|Duck magret with figs. Photo by Steve Shanahan|
First published Canberra Times 6 June 2012.
A visit to our local Alsace village farmers market expresses perfectly the French immersion and dedication to all things food. Artisans lovingly share the provenance of their produce, bringing a real sense of accomplishment and enjoyment in the simplest of foods. This is mostly inspired through the intensity of flavour and the raw, earthy charm of dirt-smothered roots and unwaxed fruit and vegetables on display. There’s lots to love, even while waiting for long periods at the more popular market stalls in the cold weather, listening to the fresh weekly gossip and sage advice from Madame.
Ever a Francophile, that same sense of appeal arises for me, while foraging in our local farmers market and chatting with the stallholders who are passionate about their products. I want to know what I am eating, and that opportunity to learn of the provenance of the produce, influences the experience of cooking and eating the food I buy.
On a recent excursion to our local markets, I chat to my favourite poultry supplier and I am drawn to the red, small but plump duck breasts languishing alongside the marylands. He holds them up to show me the thick layer of fat under the skin, a quality revered by the French. He explains they are free range, organic and freshly butchered.
Although I hadn’t planned to cook any more figs this year, I still have a few late harvest globes dangling from my forlorn looking tree. I am lured towards a port and fig sauce to match these beautiful breasts. It’s a tasty cold night bistro style meal that will provide an excuse to knock the top off the lush 2004 Yarra Valley pinot that’s been waiting for this moment.
These days, I consider duck breasts to be a fast food, as they can be cooked in under 15 minutes from start to finish and they play perfectly well with any number of sweet and sour sauces that contain fruit, honey and vinegars. The other advantage is that you can easily slip in fruits available through the seasons, such as berries, figs and stone fruits. Thin slices of peeled apple also work well in this sauce.
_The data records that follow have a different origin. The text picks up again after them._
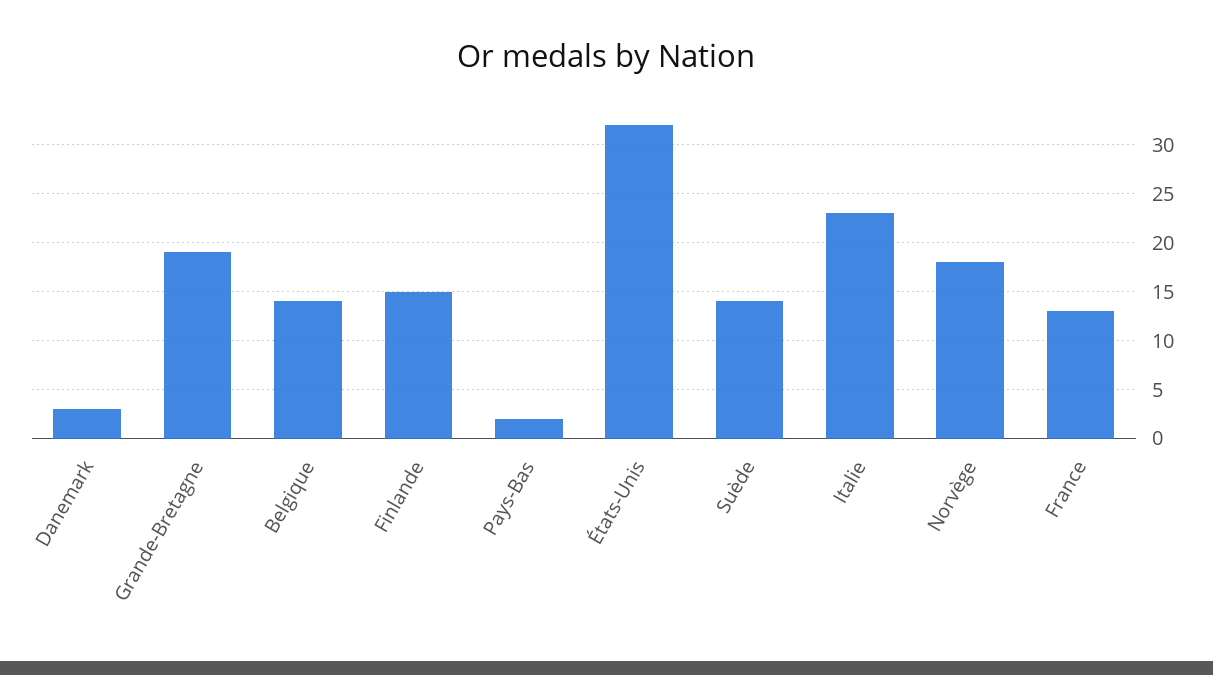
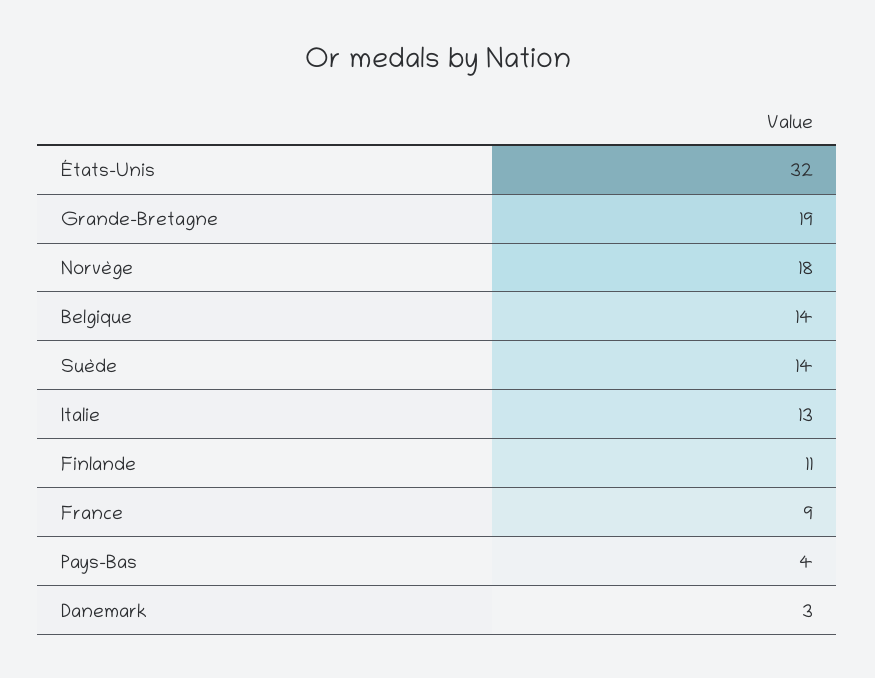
  {
    "Danemark": 3,
    "Grande-Bretagne": 19,
    "Belgique": 14,
-   "Finlande": 15,
+   "Finlande": 11,
-   "Pays-Bas": 2,
+   "Pays-Bas": 4,
    "États-Unis": 32,
    "Suède": 14,
-   "Italie": 23,
+   "Italie": 13,
    "Norvège": 18,
-   "France": 13
+   "France": 9
  }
The sauce can be made in advance, leaving it in the pan on the side of the stove ready to reheat and adding the fruit last, when the duck breasts are done. If cooking for more people, adjust the quantities accordingly. This is a rich dish, so you will not need large portions. Serve with green vegetables in season with a burnt butter and pinenut sauce.
4 boneless duck breast halves (about 200g each), rinse and pat dry with paper towel
1 tbsp olive oil
3 tbsp port
salt and ground black pepper
8 fresh figs, quartered (you can use berries, or 3 to 4 sliced, de-stoned and peeled stone fruit)
1 thyme sprig
1 garlic clove, unpeeled and smashed
3 tbsp balsamic vinegar
2 tbsp white wine vinegar
1 tsp honey
2 star anise
2 tbsp unsalted butter
Preheat the oven to 150C.
Using a sharp knife, score the skin of each duck breast in a crosshatch pattern, taking care not to cut the flesh of the duck. Heat a pan with high sides, (something like a casserole pot to contain the spatters) and pour in the olive oil. When the oil is very hot, place the breasts in gently, skin side down and cook for seven minutes, or until the skin is very brown and crisp. Turn the breasts over and cook for a further three minutes for rare, or five minutes for well done. A lot of flavour is lost by overcooking duck.
Lift the breasts out of the pot and onto a sheet of aluminium foil. Fold the foil loosely over the breasts to seal and place them in the oven on a baking sheet for five minutes to finish cooking.
Pour off the excess fat from the pot and heat over medium heat. Toss in the garlic, thyme and star anise and stir. Cook for five minutes. Add the figs and heat for two minutes, stirring gently to not damage the figs. Remove the contents to a bowl and set aside. Remove the star anise and thyme sprig and toss away.
Add the honey to the same pot and heat until melted. Pour in the port and vinegars and bring to a boil. Season with salt and pepper, lower the heat and using a whisk, gently stir in the butter in small pieces, until the sauce is glossy and smooth.
Remove the foil packet from the oven and pour the juices from the duck breasts into the sauce. Then add the figs to the sauce. Mix together gently to reheat for about 30 seconds.
Slice each breast into slices and serve drizzled with the fig sauce. Serve with seasonal vegetables and crusty bread.
Burnt butter sauce for vegetables
Heat an additional two tablespoons of unsalted butter in a saucepan on high. Add one tabelspoon of pinenuts or almond slivers and cook until dark golden brown. To serve, spoon over seasonal vegetables.